The alignment between the recording and the transcript is confirmed and a customised quality report is generated for each assessment. This detailed breakdown offers the opportunity for precise review of the administration process.

Linguistics and acoustics: A distinctive advantage in CNS trials

When evaluating quality assurance tools, it’s essential to prioritise those that offer advanced and robust options. The software will need to be able to automatically process the subtle nuances of speech, encompassing both linguistic and acoustic elements. This capability significantly enhances the likelihood of identifying any discrepancies within the assessment.


Software tools such as AQUA not only analyse the literal content of speech but also evaluate elements like emotional tone, verb frequency, pronoun usage to develop a comprehensive understanding of response structures. This methodology guarantees that all raters are evaluated based on uniform, objective criteria, thereby reducing the impact of individual biases or subjective interpretations that may stem from their delivery style.


Voice quality assurance tools offer an objective, fast method for evaluating the rater’s interview techniques and communication skills. By analysing parameters such as tone, pitch, and speech patterns, these tools can assess the clarity, effectiveness, and consistency of the rater’s communication with trial participants. Additionally, they are essential for detecting, solely based on voice, whether a speaker’s identity remains the same or differs.

Automated objective processes can also serve to pinpoint training or remediation requirements. By examining the rater’s interviews, voice quality assurance tools can detect areas necessitating additional training or support. For instance, if a rater consistently demonstrates unclear speech or lacks empathy during interviews, tailored training interventions can be introduced to rectify these shortcomings and enhance overall interview quality.

The results: Eliminating failure rates in CNS trials

The final produced report is comprehensive, flagging major and minor issues (Figure 1; Figure 2). With users able to participate in setting the threshold for what requires remediation, or actively participating in issue clarification, enabling a tailored approach according to different trial requirements and priorities. Analyses have demonstrated that even individuals without clinical expertise can effectively pinpoint quality concerns, meaning the software can also help reduce costs as the reliance on clinical experts can be decreased.

In a recent meta-analysis it was shown that AQUA can reduce the expense of data quality review by 60%, increasing the return on investment (ROI) for trials3. Designed for seamless integration and scalability, the platform can work with trials of any scale and can be integrated directly into Cambridge Cognition’s eCOA service or a third party eCOA via API. Today, products like AQUA are the key to unlocking the full potential of clinical instruments, and furthermore greater success in CNS clinical trials.
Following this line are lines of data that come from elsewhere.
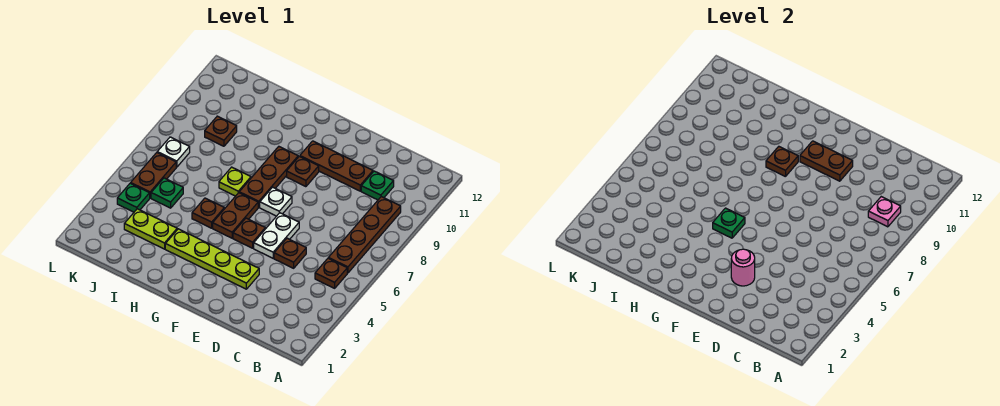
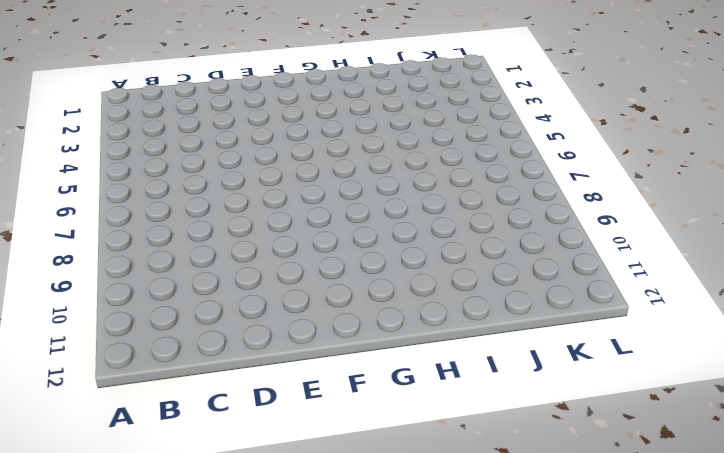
none -> brown plate B5 level 1
none -> brown plate B6:B9 level 1
none -> green plate C10 level 1

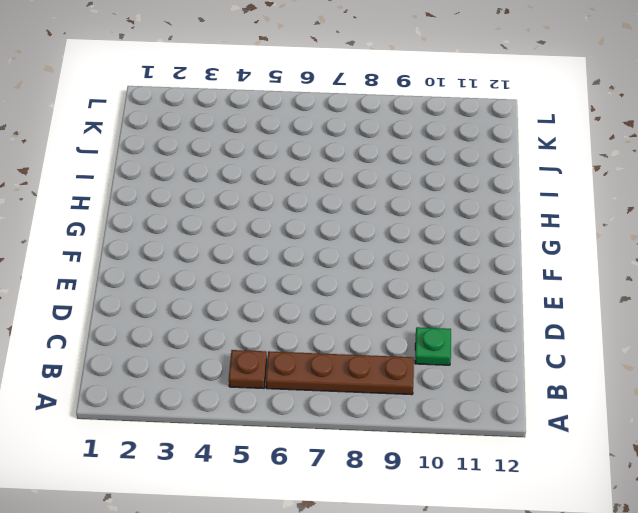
none -> brown plate D5 level 1
none -> brown plate D10:F10 level 1
none -> lime plate E3:H3 level 1

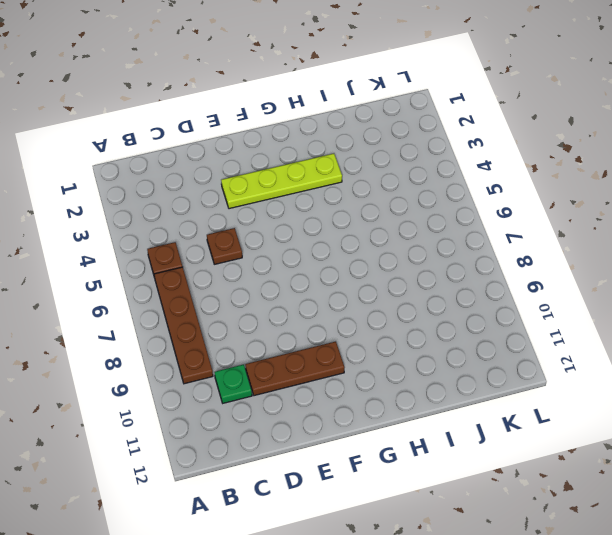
none -> white plate E5:E6 level 1
none -> brown plate F5 level 1
none -> white plate F7 level 1

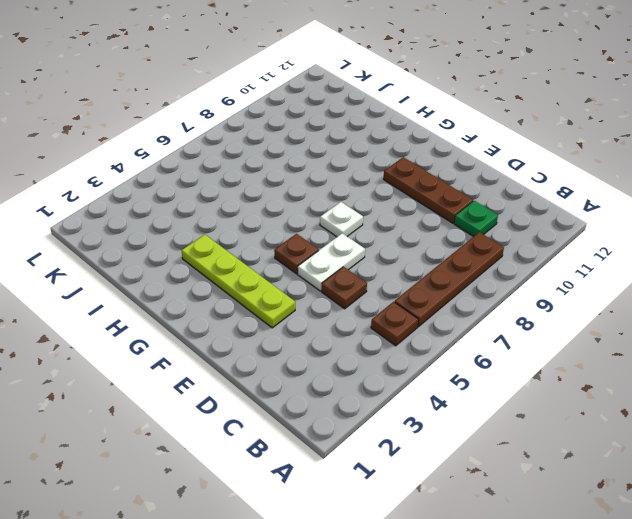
none -> brown plate F9 level 1
none -> brown plate G5:G6 level 1
none -> brown plate G7:G9 level 1

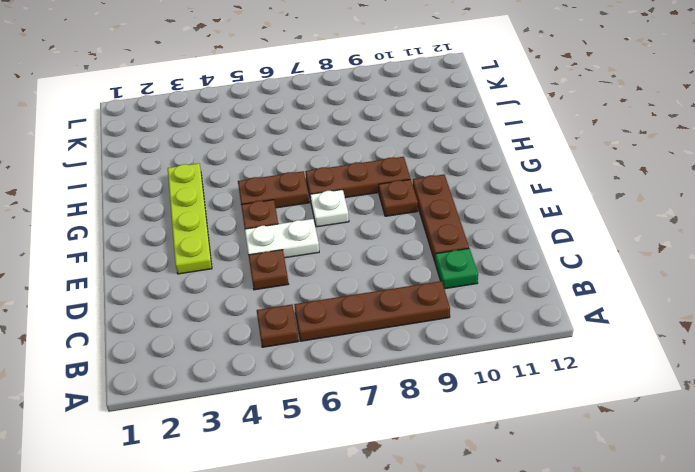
none -> brown plate H5 level 1
none -> lime plate H7 level 1
none -> lime plate I3:J3 level 1

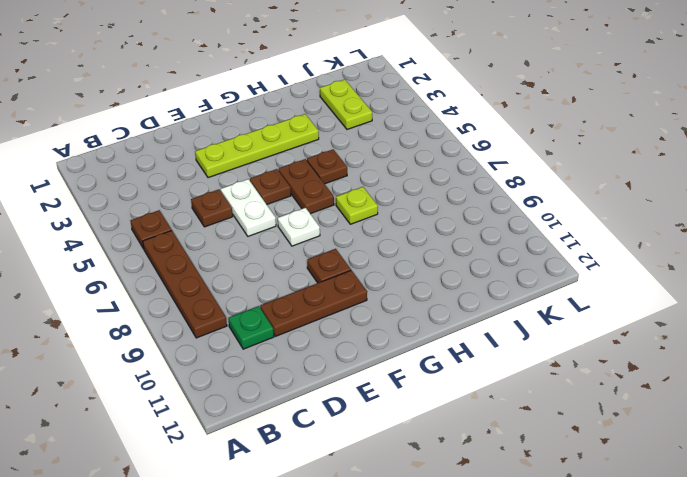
lime plate J2:J3 level 1 -> lime plate I3:J3 level 1
none -> brown plate G7:G9 level 1
none -> green plate J5 level 1
none -> brown plate J9 level 1

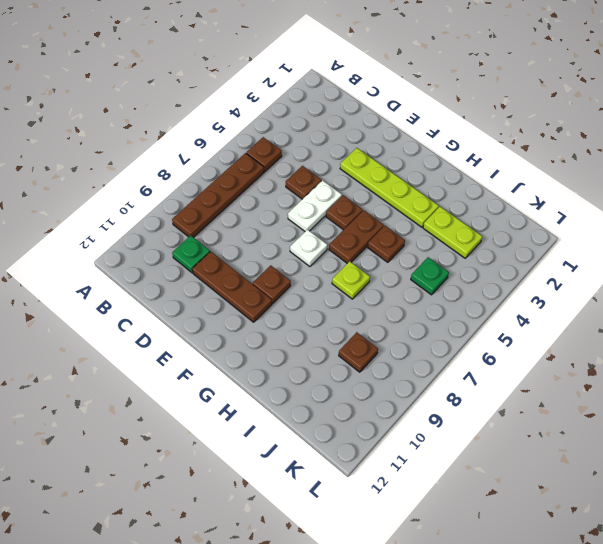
none -> brown plate G7:G9 level 1
none -> green plate K4 level 1
none -> brown plate K5:K6 level 1

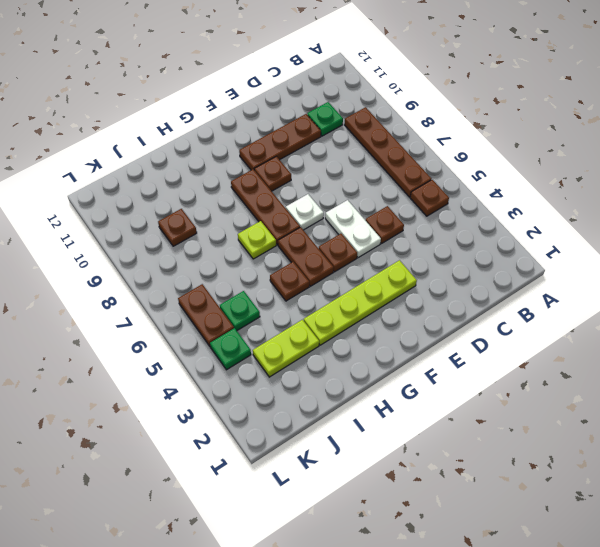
none -> white plate K7 level 1
none -> pink plate B9 level 2
none -> pink round brick E3 level 2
Figure 1 (top): An example of a comprehensive report showing a section of output from running AQUA software.
Figure 2 (bottom): An example from a comprehensive report showing a section of output from AQUA software.

1. CNS Trial Failure Rates High As Need for New Drugs Grows | WCG (wcgclinical.com)
2. CNS SUMMIT RATER TRAINING AND CERTIFICATION COMMITTEE:; West MD, Daniel DG, Opler M, Wise-Rankovic A, Kalali A. Consensus recommendations on rater training and certification. Innov Clin Neurosci. 2014 Nov-Dec;11(11-12):10-3. PMID: 25621182; PMCID: PMC4301026.
3. Based on comparison of similar services by similar providers.